## PROBLEMS TO WORK ON
1. According to the Paris-Roubaix 2026 article, where did Mathieu van der Poel finish the race?
2. In the Paris-Roubaix 2026 article, why does Brian Holm say he is happy that Van Aert beat Pogacar?

## PASSAGE FOR REVIEW
“Selfishly, I’m happy that Van Aert beat Pogacar” - Brian Holm calls Paris-Roubaix 2026 ‘one of the best ever’

Cycling
Monday, 13 April 2026 at 21:30
Tadej Pogacar and Wout Van Aert at the 2026 Paris-Roubaix
Wout van Aert’s long-awaited Paris-Roubaix triumph has been hailed as the crowning moment of one of the wildest editions in recent memory, with Danish pundit Brian Holm arguing the 2026 race belonged in the conversation with the very best the Monument has produced.
Speaking on Eurosport.dk after Sunday’s race, Holm said: “When you sit and watch the race, you start to wonder if this might be one of the best editions ever.”
It was not just the result that drove that verdict, but the sheer volume of drama packed into the day, from repeated punctures among the favourites to the remarkable recovery rides of Tadej Pogacar and Mathieu van der Poel.

Why this Roubaix stood out

Paris-Roubaix rarely needs help producing spectacle, but this edition seemed to lurch from one turning point to the next. Van der Poel was knocked off course by mechanical problems and still clawed his way back into the race. Pogacar also lost ground, then somehow returned to the front and finished second. All the while, Van Aert kept himself in the winning conversation and then delivered the finish that finally brought him the cobblestone trophy that had long felt missing from his palmares.
For Holm, that combination made the race exceptional. He was particularly struck by the scale of the comeback efforts from Pogacar and Van der Poel, saying: “It was incredible how much Pogacar and Van der Poel chased. It’s unbelievable that they were even able to come back at all.”
That was what made the race feel so different. Even after major setbacks, the biggest names kept reappearing, refusing to let the race settle into a simple script.

Pogacar and Van der Poel turned the race inside out

Holm’s reading of the race was shaped heavily by what the two pre-race headliners still managed to do after things had gone wrong. “These are the best riders in the world who are up there riding. So it should have been impossible,” he said, before adding that he had genuinely believed Pogacar’s race was over when the Slovenian ran into trouble. “For Pogacar, I also thought it was over. It was crazy to watch.”
That detail matters because it says a lot about the edition Van Aert ended up winning. This was not a quiet day where rivals faded one by one, and the strongest rider simply rode away. It was a race where the favourites kept crashing back into the story, forcing new calculations almost every time the race seemed settled.
Van der Poel’s ride to fourth, in particular, became one of the defining subplots of the day. Pogacar, meanwhile, still came away with second place, again proving that Paris-Roubaix is no longer some exotic side mission in his Monument collection but a race he can genuinely win.
Tadej Pogacar at the 2026 Paris-Roubaix
Tadej Pogacar had to settle for 2nd at Paris-Roubaix 2026

Why Holm was pleased Van Aert beat Pogacar

Holm’s most eye-catching line came when he admitted, “Selfishly, I’m happy that Van Aert beat Pogacar.”
That was not just a throwaway preference. He explained it as a question of racing logic, arguing that Paris-Roubaix should still reward a certain type of rider. “It fits the logic that a big, powerful rider, especially with a tailwind, should be able to beat a climber in a race like this,” Holm said. “And that’s exactly what happened.”

## GIVEN ENTRIES
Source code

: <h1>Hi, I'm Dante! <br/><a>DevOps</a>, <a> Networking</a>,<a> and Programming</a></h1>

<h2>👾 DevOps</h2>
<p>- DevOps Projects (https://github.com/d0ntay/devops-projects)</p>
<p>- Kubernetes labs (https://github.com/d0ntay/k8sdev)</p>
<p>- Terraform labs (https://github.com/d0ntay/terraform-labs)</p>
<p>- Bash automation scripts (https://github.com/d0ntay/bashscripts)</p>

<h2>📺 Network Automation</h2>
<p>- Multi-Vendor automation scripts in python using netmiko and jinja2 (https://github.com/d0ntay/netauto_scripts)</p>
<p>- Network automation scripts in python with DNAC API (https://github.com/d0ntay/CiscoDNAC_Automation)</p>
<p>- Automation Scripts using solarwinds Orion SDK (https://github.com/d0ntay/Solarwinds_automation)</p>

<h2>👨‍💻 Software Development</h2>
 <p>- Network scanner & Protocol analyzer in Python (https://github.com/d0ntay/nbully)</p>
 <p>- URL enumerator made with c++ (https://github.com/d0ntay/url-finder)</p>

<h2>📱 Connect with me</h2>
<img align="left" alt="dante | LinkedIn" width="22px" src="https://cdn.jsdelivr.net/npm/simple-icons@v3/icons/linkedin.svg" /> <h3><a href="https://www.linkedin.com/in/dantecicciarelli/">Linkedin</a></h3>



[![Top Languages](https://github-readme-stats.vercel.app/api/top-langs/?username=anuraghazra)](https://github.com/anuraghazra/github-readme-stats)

## ANSWER SECTION
1. He finished fourth.

2. Holm calls it a matter of racing logic: he believes Paris-Roubaix should still reward a certain type of rider. In his view, a big, powerful rider, especially with a tailwind, should be able to beat a climber in a race like this, and that is exactly what happened.